Skeletal landmark data
+--

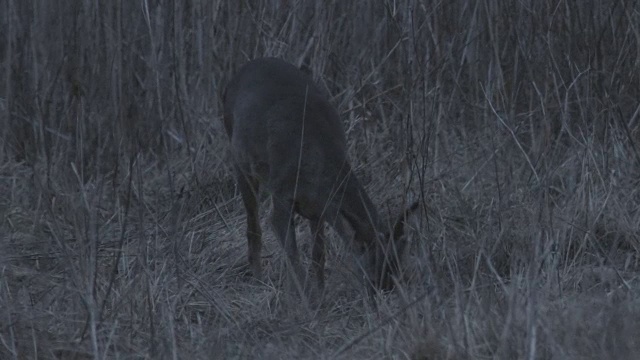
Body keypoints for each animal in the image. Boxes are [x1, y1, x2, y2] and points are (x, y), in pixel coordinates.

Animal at [222, 57, 418, 296]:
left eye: (398, 262)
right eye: (372, 263)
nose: (385, 288)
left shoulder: (320, 208)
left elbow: (318, 255)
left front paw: (321, 291)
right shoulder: (282, 194)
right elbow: (292, 254)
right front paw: (305, 296)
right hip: (240, 160)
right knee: (253, 225)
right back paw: (258, 279)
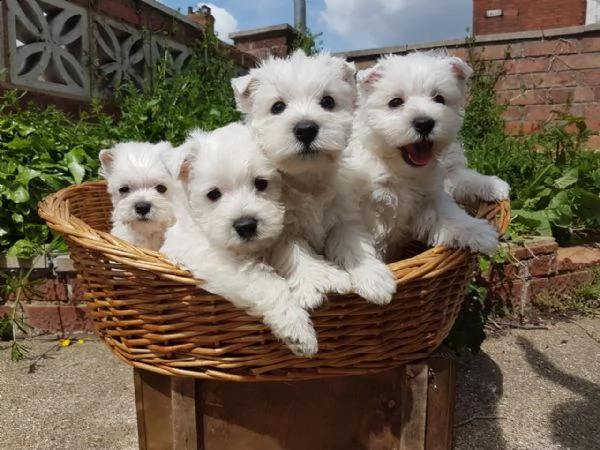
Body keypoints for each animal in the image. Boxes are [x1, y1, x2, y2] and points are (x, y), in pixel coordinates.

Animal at [159, 123, 318, 358]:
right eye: (213, 194)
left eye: (261, 183)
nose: (246, 226)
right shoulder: (217, 259)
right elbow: (268, 282)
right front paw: (299, 331)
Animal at [232, 48, 396, 310]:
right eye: (277, 107)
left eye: (327, 102)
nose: (306, 129)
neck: (307, 179)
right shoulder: (283, 232)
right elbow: (297, 254)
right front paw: (317, 285)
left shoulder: (343, 217)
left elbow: (354, 244)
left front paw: (374, 278)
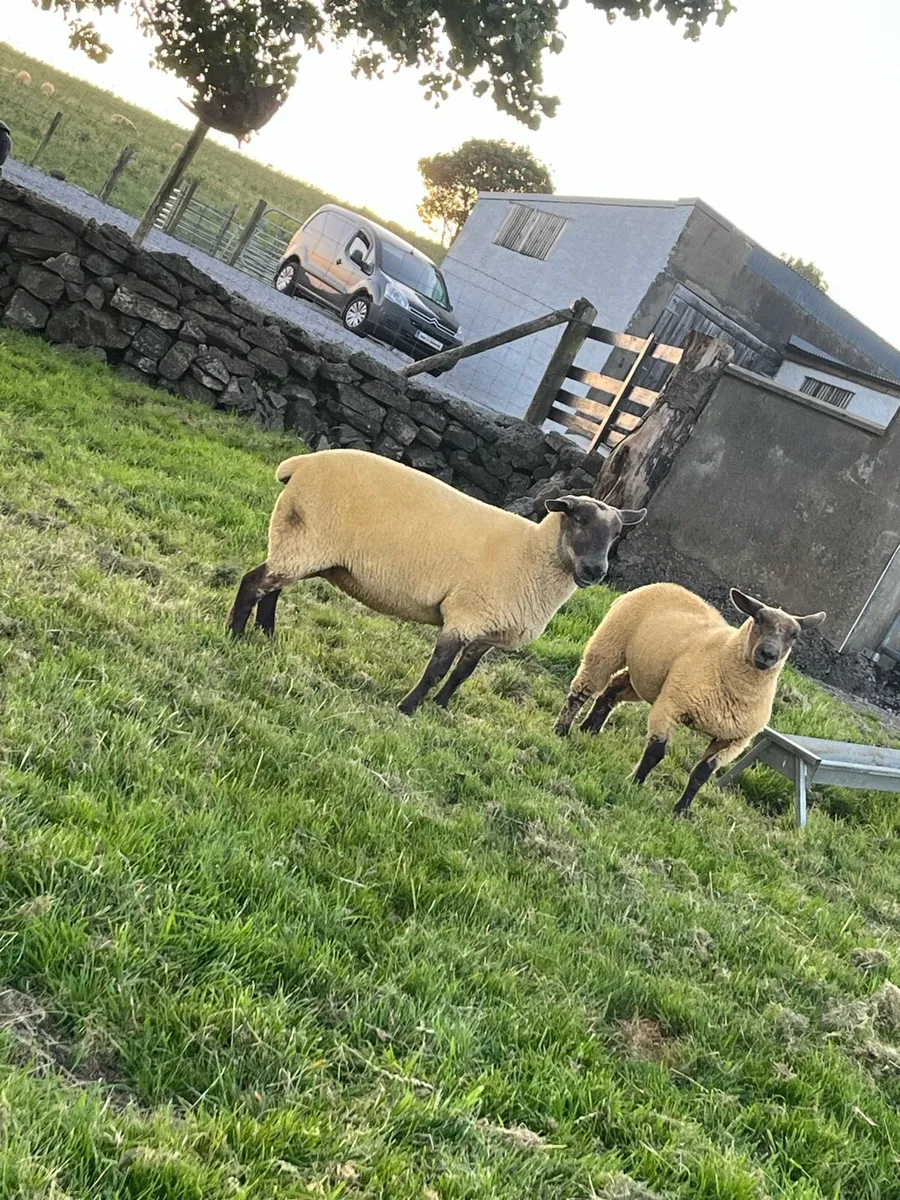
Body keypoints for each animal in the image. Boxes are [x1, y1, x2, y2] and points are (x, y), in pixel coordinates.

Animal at [227, 449, 646, 715]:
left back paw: (267, 635)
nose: (595, 571)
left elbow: (462, 674)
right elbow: (437, 670)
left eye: (617, 534)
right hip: (305, 541)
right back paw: (235, 636)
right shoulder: (464, 617)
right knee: (253, 583)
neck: (533, 555)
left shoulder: (486, 630)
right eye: (579, 520)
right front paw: (408, 708)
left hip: (305, 548)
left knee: (272, 590)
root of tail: (301, 464)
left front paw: (442, 708)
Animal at [555, 582, 825, 816]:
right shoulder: (671, 705)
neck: (723, 658)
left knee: (612, 689)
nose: (767, 654)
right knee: (582, 690)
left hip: (649, 677)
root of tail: (667, 585)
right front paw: (634, 783)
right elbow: (655, 753)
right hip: (609, 645)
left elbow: (701, 774)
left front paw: (681, 811)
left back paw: (589, 729)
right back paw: (562, 730)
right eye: (758, 619)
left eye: (794, 635)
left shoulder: (733, 740)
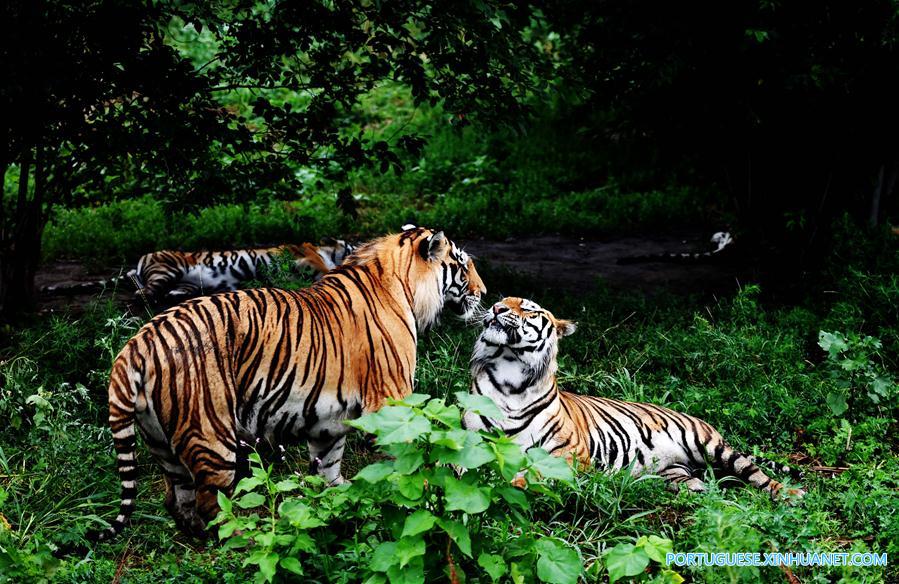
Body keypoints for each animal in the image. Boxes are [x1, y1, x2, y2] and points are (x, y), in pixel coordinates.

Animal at [86, 228, 486, 544]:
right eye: (463, 264)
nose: (484, 292)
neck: (403, 284)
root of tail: (139, 341)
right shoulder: (392, 400)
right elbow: (407, 461)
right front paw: (415, 503)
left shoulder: (328, 422)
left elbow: (329, 469)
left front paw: (343, 506)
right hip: (211, 434)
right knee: (212, 503)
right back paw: (242, 542)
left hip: (159, 441)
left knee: (176, 499)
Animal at [460, 298, 804, 500]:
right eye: (501, 300)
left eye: (528, 309)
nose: (496, 308)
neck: (511, 375)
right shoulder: (470, 441)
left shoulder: (569, 454)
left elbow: (531, 475)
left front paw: (505, 483)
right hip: (675, 472)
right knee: (700, 487)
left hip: (713, 447)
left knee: (756, 474)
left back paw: (790, 494)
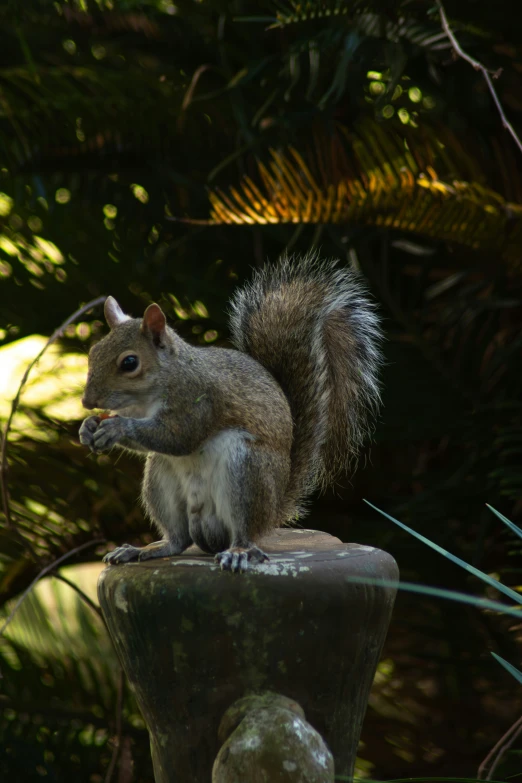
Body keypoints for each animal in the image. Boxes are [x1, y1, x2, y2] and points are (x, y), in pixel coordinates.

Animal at [80, 254, 382, 572]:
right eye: (93, 352)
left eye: (129, 363)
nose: (87, 401)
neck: (150, 395)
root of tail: (272, 513)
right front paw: (87, 427)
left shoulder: (200, 401)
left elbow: (178, 437)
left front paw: (117, 428)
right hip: (160, 477)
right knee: (179, 539)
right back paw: (145, 548)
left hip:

+--

Type out the entries again without a single change, and leave the pictures out.

#### Answer
Body keypoints for each animal in the image. Boxes are [x1, y1, x2, y2] and points are (x, y), in pixel coordinates.

Animal at [222, 57, 418, 296]:
left eye: (398, 262)
right eye: (372, 263)
nose: (385, 288)
left shoulder: (320, 208)
left elbow: (318, 255)
left front paw: (321, 291)
right shoulder: (282, 194)
right elbow: (292, 254)
right front paw: (305, 296)
right hip: (240, 160)
right knee: (253, 225)
right back paw: (258, 279)
Body keypoints for each animal in the image. Boxes are [x1, y1, x2, y2] and points are (x, y), in pixel coordinates.

Animal at [159, 123, 318, 358]:
right eye: (213, 194)
left eye: (261, 183)
nose: (246, 226)
right shoulder: (217, 259)
right elbow: (268, 282)
right front paw: (299, 331)
Animal at [232, 48, 396, 310]:
right eye: (277, 107)
left eye: (327, 102)
nose: (306, 129)
neck: (307, 179)
right shoulder: (283, 232)
right elbow: (297, 254)
right front paw: (317, 285)
left shoulder: (343, 217)
left elbow: (354, 244)
left front paw: (374, 278)
Body keypoints for each animal in the image. Boxes are [x1, y1, x2, y2] and points are (x, y), in pixel coordinates.

Animal at [227, 449, 646, 715]:
left back paw: (267, 635)
nose: (595, 571)
left elbow: (462, 674)
right elbow: (437, 670)
left eye: (617, 534)
right hip: (305, 541)
right back paw: (235, 636)
right shoulder: (464, 617)
right knee: (253, 583)
neck: (533, 555)
left shoulder: (486, 630)
right eye: (579, 520)
right front paw: (408, 708)
left hip: (305, 548)
left knee: (272, 590)
root of tail: (301, 464)
left front paw: (442, 708)
Animal at [555, 582, 825, 816]:
right shoulder: (671, 705)
neck: (723, 658)
left knee: (612, 689)
nose: (767, 654)
right knee: (582, 690)
left hip: (649, 677)
root of tail: (667, 585)
right front paw: (634, 783)
right elbow: (655, 753)
right hip: (609, 645)
left elbow: (701, 774)
left front paw: (681, 811)
left back paw: (589, 729)
right back paw: (562, 730)
right eye: (758, 619)
left eye: (794, 635)
left shoulder: (733, 740)
Body keypoints for each animal in the image. Boxes are [x1, y1, x2, y2] and points are (x, y), in pixel coordinates.

Animal at [86, 228, 486, 544]:
right eye: (463, 264)
nose: (484, 292)
neck: (403, 284)
root of tail: (139, 341)
right shoulder: (392, 400)
right elbow: (407, 461)
right front paw: (415, 503)
left shoulder: (328, 422)
left elbow: (329, 469)
left front paw: (343, 506)
right hip: (211, 434)
right knee: (212, 503)
right back paw: (242, 542)
left hip: (159, 441)
left knee: (176, 499)
Animal at [460, 298, 804, 500]:
right eye: (501, 300)
left eye: (528, 309)
nose: (496, 308)
neck: (511, 375)
right shoulder: (470, 441)
left shoulder: (569, 454)
left elbow: (531, 475)
left front paw: (505, 483)
right hip: (675, 472)
right knee: (700, 487)
left hip: (713, 447)
left knee: (756, 474)
left back paw: (790, 494)
Body keypoints for each animal in the image. Boxes are [x1, y1, x2, y2] and points are (x, y), in pixel coordinates.

Animal at [80, 254, 382, 572]:
right eye: (93, 352)
left eye: (129, 363)
nose: (87, 401)
neck: (150, 395)
root of tail: (272, 513)
right front paw: (87, 427)
left shoulder: (200, 401)
left elbow: (178, 437)
left front paw: (117, 428)
right hip: (160, 477)
right knee: (179, 539)
right back paw: (145, 548)
left hip:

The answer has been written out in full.